Collected data entries:
________________________________________

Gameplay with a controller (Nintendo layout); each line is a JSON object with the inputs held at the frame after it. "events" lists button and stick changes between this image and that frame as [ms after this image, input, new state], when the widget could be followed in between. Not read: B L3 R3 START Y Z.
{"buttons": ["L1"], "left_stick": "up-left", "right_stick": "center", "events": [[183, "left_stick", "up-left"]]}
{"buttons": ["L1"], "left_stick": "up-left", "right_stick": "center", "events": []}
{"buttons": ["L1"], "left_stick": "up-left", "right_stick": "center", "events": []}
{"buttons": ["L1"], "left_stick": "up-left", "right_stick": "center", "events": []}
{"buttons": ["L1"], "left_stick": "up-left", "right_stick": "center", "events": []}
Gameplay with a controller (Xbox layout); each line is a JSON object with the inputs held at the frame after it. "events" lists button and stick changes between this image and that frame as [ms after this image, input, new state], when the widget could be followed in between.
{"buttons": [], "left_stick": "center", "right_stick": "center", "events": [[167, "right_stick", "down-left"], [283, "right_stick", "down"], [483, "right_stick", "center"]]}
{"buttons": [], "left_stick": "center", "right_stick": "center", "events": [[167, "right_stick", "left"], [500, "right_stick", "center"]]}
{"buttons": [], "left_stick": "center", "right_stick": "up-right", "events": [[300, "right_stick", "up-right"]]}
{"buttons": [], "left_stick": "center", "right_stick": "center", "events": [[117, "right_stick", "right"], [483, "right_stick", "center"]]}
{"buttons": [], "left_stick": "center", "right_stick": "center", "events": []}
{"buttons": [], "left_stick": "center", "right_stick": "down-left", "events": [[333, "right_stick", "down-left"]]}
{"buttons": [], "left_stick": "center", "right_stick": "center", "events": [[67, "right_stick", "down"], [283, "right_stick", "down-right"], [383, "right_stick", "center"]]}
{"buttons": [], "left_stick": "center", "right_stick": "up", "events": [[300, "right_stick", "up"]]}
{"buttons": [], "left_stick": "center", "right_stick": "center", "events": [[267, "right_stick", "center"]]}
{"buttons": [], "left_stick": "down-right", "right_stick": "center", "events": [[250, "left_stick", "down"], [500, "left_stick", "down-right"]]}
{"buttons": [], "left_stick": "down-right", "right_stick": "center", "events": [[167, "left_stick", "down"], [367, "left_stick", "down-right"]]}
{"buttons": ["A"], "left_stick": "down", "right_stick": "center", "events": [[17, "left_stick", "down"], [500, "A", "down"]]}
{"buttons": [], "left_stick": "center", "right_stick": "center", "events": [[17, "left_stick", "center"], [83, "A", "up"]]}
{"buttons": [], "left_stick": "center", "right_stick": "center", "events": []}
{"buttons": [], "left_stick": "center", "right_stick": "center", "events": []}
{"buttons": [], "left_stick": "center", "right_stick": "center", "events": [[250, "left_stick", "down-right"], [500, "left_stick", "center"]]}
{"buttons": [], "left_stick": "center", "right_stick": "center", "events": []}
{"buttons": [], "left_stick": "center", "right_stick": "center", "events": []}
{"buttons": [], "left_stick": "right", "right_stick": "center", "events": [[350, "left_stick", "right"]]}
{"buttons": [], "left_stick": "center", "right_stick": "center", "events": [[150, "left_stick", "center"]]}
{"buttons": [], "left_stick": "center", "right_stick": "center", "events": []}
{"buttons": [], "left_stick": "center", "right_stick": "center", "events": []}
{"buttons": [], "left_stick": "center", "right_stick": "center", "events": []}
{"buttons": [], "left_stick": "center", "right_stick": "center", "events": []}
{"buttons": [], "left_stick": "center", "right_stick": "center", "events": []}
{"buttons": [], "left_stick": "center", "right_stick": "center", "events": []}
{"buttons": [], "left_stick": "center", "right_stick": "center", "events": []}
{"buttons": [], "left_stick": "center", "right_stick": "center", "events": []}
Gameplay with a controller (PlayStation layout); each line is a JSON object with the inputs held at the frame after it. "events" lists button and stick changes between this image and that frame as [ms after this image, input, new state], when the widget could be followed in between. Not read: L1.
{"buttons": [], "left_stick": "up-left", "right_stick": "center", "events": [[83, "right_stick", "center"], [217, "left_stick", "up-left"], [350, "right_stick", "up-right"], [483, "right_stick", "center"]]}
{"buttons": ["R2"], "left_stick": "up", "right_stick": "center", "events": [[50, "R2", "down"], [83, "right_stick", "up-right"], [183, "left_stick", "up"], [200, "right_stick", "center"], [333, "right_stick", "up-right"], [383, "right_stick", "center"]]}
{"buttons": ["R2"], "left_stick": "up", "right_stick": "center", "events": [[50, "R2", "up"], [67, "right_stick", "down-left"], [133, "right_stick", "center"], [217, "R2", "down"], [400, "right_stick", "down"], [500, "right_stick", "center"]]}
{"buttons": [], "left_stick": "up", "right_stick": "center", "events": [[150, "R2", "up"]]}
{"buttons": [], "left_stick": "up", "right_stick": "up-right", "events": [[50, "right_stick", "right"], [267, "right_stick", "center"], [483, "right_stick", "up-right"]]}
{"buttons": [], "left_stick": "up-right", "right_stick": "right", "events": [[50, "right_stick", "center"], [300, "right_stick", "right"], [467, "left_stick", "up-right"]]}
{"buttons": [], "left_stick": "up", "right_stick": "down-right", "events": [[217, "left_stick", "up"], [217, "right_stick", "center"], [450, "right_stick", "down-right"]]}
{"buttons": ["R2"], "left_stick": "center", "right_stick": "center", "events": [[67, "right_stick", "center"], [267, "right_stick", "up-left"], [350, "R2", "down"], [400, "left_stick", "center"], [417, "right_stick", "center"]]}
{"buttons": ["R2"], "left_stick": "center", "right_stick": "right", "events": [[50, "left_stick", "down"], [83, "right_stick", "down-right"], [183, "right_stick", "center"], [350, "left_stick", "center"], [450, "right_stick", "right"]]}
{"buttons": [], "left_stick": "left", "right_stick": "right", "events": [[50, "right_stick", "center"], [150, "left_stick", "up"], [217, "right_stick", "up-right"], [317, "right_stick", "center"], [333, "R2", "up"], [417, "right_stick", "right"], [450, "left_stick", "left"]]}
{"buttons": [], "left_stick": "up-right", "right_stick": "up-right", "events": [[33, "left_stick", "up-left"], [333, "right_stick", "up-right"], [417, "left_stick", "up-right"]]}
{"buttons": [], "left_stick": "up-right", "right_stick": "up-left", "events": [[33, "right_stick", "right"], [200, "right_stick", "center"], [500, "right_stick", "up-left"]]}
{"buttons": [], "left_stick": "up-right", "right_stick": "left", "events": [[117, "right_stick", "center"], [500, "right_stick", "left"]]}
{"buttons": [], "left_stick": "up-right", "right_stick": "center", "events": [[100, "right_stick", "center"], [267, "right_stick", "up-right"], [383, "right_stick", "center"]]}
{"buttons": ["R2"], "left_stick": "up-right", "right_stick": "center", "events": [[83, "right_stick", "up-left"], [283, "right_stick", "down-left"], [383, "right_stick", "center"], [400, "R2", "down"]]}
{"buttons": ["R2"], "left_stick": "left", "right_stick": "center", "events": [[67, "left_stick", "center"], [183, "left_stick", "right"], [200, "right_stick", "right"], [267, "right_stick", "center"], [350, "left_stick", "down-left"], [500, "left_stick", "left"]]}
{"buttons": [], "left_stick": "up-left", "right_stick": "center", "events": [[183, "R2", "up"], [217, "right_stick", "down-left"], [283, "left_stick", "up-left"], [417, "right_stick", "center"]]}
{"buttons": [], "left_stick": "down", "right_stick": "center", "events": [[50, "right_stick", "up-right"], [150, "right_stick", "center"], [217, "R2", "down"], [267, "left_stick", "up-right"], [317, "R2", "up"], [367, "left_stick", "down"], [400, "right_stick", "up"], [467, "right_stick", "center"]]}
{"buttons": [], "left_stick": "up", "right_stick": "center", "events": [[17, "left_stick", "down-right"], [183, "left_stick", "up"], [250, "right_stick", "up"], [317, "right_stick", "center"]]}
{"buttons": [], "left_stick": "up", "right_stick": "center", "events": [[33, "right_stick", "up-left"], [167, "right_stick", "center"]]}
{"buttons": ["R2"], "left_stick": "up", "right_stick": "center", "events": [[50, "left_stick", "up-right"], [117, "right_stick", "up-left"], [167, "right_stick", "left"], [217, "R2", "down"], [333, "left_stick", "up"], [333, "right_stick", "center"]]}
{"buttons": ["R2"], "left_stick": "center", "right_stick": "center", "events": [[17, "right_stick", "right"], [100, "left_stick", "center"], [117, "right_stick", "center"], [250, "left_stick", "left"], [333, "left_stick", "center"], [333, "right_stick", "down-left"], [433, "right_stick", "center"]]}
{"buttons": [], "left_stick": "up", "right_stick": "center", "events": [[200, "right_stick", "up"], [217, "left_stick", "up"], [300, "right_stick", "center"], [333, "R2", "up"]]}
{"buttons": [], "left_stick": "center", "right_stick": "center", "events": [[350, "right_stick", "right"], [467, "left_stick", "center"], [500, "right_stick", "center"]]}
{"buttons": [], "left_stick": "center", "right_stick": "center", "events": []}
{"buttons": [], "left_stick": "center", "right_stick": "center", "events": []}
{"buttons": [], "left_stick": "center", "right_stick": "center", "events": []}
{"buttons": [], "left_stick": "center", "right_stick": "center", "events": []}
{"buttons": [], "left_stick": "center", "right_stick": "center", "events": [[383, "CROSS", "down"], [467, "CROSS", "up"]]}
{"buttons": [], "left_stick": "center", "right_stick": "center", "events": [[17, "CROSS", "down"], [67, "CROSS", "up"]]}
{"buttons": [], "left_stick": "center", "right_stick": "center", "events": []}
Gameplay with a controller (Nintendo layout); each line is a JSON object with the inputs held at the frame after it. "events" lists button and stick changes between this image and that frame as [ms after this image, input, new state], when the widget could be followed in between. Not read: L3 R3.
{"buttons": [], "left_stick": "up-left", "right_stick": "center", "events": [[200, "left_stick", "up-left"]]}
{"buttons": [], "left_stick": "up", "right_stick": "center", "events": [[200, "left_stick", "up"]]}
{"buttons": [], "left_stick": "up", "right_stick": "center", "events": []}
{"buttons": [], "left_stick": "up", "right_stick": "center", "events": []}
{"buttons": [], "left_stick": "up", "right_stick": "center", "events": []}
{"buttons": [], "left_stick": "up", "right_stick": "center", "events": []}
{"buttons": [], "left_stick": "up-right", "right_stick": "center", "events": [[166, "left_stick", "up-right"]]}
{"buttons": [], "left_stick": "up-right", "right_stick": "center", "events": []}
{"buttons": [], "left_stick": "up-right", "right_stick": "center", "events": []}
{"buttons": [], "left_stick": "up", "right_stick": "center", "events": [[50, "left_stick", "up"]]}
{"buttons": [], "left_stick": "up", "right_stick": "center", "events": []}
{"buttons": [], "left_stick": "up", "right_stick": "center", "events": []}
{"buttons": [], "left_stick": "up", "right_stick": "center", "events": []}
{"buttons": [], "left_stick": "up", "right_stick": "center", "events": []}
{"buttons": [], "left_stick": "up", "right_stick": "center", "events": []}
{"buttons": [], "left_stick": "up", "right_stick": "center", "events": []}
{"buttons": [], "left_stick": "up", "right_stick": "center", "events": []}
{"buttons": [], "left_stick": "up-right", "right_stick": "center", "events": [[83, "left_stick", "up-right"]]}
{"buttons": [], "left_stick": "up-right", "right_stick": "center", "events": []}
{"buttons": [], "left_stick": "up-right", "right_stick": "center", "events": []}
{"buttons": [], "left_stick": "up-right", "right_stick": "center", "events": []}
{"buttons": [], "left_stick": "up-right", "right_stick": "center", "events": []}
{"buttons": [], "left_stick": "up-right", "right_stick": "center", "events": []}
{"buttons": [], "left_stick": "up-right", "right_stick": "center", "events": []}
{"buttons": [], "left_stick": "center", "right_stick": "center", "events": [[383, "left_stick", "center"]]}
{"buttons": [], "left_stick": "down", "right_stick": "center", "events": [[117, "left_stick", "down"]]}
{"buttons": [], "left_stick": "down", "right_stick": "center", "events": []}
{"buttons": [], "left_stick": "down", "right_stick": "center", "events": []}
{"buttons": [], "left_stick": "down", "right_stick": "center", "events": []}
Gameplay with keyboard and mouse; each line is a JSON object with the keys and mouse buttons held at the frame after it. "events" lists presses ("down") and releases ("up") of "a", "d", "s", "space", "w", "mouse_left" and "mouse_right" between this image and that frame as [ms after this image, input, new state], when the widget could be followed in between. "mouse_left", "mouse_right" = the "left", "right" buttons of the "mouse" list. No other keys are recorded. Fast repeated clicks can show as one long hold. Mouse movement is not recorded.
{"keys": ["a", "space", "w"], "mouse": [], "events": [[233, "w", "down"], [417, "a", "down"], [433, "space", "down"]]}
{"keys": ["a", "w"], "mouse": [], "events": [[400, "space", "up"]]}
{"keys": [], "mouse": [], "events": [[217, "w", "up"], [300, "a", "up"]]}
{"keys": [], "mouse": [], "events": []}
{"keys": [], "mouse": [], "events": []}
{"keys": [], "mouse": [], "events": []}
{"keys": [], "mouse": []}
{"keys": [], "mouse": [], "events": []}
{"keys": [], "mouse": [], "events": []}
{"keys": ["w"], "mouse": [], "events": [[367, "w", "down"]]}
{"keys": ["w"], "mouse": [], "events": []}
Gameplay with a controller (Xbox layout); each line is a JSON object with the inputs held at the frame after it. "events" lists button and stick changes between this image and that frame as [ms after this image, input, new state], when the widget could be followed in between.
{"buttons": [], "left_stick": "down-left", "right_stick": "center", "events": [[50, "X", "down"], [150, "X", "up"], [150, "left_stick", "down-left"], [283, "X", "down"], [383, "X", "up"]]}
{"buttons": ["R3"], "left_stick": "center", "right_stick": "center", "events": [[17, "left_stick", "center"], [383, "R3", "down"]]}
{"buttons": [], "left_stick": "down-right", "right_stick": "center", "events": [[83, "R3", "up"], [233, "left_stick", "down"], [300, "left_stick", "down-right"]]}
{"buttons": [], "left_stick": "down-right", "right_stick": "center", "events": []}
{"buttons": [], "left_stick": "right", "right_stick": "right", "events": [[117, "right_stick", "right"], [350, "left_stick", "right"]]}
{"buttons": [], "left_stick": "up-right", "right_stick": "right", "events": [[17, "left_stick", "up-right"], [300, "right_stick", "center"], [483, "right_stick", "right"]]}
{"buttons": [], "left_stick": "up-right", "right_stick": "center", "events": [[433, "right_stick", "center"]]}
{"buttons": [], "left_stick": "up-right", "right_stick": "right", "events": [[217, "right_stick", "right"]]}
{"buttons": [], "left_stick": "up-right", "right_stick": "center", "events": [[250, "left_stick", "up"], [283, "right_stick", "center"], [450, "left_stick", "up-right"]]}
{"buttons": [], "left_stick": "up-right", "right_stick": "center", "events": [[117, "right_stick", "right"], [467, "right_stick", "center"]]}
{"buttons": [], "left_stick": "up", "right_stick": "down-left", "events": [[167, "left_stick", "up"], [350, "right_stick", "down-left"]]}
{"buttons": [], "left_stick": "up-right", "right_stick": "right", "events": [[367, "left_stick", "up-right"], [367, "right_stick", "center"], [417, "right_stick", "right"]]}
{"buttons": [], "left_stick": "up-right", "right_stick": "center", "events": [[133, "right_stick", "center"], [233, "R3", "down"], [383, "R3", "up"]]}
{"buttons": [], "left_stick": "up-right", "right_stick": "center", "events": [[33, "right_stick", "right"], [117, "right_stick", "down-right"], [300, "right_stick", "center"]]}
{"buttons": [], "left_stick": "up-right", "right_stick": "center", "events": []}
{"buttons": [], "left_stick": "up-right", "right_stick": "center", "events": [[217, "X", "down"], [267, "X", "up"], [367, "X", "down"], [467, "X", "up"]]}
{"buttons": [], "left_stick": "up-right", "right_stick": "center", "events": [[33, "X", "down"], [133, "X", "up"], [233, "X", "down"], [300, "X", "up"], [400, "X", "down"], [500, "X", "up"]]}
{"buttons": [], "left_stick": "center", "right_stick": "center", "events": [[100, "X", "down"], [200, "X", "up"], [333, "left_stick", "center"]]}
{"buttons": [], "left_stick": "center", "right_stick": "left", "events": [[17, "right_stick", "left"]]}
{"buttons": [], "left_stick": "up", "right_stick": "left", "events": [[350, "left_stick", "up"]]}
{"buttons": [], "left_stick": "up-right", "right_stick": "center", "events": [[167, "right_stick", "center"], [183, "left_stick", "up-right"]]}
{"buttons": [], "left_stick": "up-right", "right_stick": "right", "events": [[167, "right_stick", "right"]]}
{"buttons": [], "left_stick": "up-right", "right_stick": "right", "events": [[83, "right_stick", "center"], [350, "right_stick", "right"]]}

________________________________________

**EXERCISE OBJECTIVE**
Bring together every line in the entries that holds the string "CROSS".

**ANSWER SPACE**
{"buttons": [], "left_stick": "center", "right_stick": "center", "events": [[383, "CROSS", "down"], [467, "CROSS", "up"]]}
{"buttons": [], "left_stick": "center", "right_stick": "center", "events": [[17, "CROSS", "down"], [67, "CROSS", "up"]]}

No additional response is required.